> [原文]:
1970年、大映東京、遠山雅之「悪女の手口」原作、石松愛弘脚本、増村保造脚本+監督作品。

▼▼▼▼▼最初にストーリーを書いていますので、ご注意ください!コメントはページ下です。▼▼▼▼▼

北野洋裁学院に通っている由美(渥美マリ)は、バー勤めしている母親(根岸明美)と二人暮しだったが、その母が最近、保険の外交員の男(玉川良一)と一緒に同居しはじめた為、夜等、隣の部屋から、だらしない二人の睦言が聞こえて来て、なかなか寝つけない日々を送るようになる。

今や全く働くなり、博打と酒に溺れるようになった男の事を愚痴る母に、別れればと冷たく言い放つ由美だったが、根っから男にだらしのない母には出来ない事だった。

由美は、そんな母親が19の時、初恋の相手との間に出来た娘だった。

かつてのホステス仲間だったマダム(中原早苗)が経営しているバー「タッチ」で働いている母親は、最近、泥酔しては、他の若いホステス目当てにやって来る客に絡んでは、嫌がられていた。

そんな母親の事を、陰に呼出して注意するママだったが、彼女も、男に惚れっぽい母親と同居している今の男が8人目である事を知っていた。

ある日、隣の奥さんの服をミシンで縫っていた由美に、一日中部屋にいっぱなしの男が、ポーカーでも息抜きにやらないかと誘って来る。

元来、ポーカーだけは大好きだった由美は、つい、その誘いに乗ってしまうが、次の瞬間、男に襲われてしまう。

その夜も、他のホステスを送って行く客が乗ったタクシーに便乗して帰宅して来た母親は、由美から、この男と分かれてくれといきなり切り出され面食らう。

訳を聞くと、自分はもう生娘ではなくなったと言うではないか。

事の次第を知った母親は激怒するが、男は平然と、由美を連れて出て行ってやると開き直る。

母親は、台所から包丁を取り出すと、迷わず、男の腹を突き刺すのだった。

そして、由美に警察に知らせるように言うと、決して、犯された事だけは打ち明けるなと口止めするが、当の由美は、お母さんを助ける為、言うと答える。

「杉並で、ホステス、内縁の夫刺殺」と言う記事は新聞にも載り、裁判中の母親は一旦、まだむに連れられてアパートに戻って来る。

裁判の結果では、2〜3年で出てこれるらしいと言う。

> [データセットからの抜粋]:
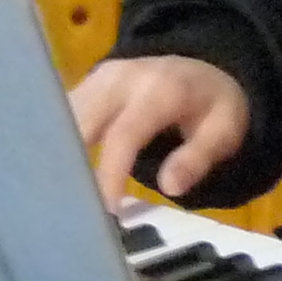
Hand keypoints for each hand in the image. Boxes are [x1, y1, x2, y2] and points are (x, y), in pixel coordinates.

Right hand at [71, 55, 249, 207]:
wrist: (205, 71)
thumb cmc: (213, 108)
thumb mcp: (224, 133)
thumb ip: (198, 158)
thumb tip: (169, 187)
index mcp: (160, 88)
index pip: (124, 133)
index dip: (110, 173)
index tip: (106, 209)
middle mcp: (124, 77)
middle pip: (82, 121)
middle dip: (71, 165)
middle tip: (70, 207)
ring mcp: (101, 76)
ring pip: (66, 115)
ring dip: (59, 153)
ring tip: (58, 194)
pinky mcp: (88, 82)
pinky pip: (64, 112)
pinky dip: (58, 142)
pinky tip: (57, 173)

> [課題項目]: 上に掲げた映画のあらすじを、最後の一文の後から書き継いでください。

> [解答]:
由美の将来を心配する母親に、マダムは自分が仕事を世話しようかと持ちかけるが、ホステス稼業を嫌っている母親は、即座にその申し出を断わる。

それを聞いたまだむは、態度を豹変させ、それなら、自分が立て替えておいた保釈金や裁判費用等をすぐに返してくれと言い、帰って行く。

そんな母親に、由美は、硬い会社の事務員でもやると安心させるのだが、その母が服役すると、由美はマダムの店で働らくようになっていた。

その店にふらりやって来たのが、地元のヤクザ風間(木村元)、新入りの由美に目をつけるが、その由美は、客から求婚されていた。

しかし、由美は、母親が一人で栃木の方にいるので…と言葉を濁すので、その母親と会ってみたいと迫る客を、後日、相手の車で刑務所まで案内すると、さすがに、客は尻込みをして逃げてしまうのだった。

由美は、母親と面会すると、自分から頼んで「タッチ」で働くようになったと報告する。

バーに勤めないと、とても、裁判費用等が払えなかったからだ。

その後、出勤前、美容室から出て来た由美に声をかけて来たのは風間だった。

彼は、近くに自分の店があるからと、由美を連れ込むと、そこにいた舎弟分(平泉征)と、いきなり彼女に乱暴しようとし始める。

こんな所では嫌と抵抗する由美を二階に連れて行き、今夜からここで働くんだと詰め寄る風間に、酒が欲しいと由美は言い出す。酒がないと燃えないと言うのだ。

これは脈があると読んだ風間は、油断して自ら下に酒を取りに戻るが、その隙に、由美は二階の電話から警察を呼出していた。

風間の勧める酒を飲みながら時間稼ぎをしていた由美の元に、警官たちが駆け付けて来て、はじめて風間は計られた事を知る。

由美は、ヒモなんて大嫌い、絞られるからと呟く。

三日後、釈放された風間と舎弟が「タッチ」にいた由美に嫌がらせに来るが、たまたまそこに来ていた客の野沢(川津裕介)が、彼らに金を渡し帰らせる。

野沢はマダムに、あの由美を僕に預けてくれないか、引き抜き料は十分支払うかと切り出して来る。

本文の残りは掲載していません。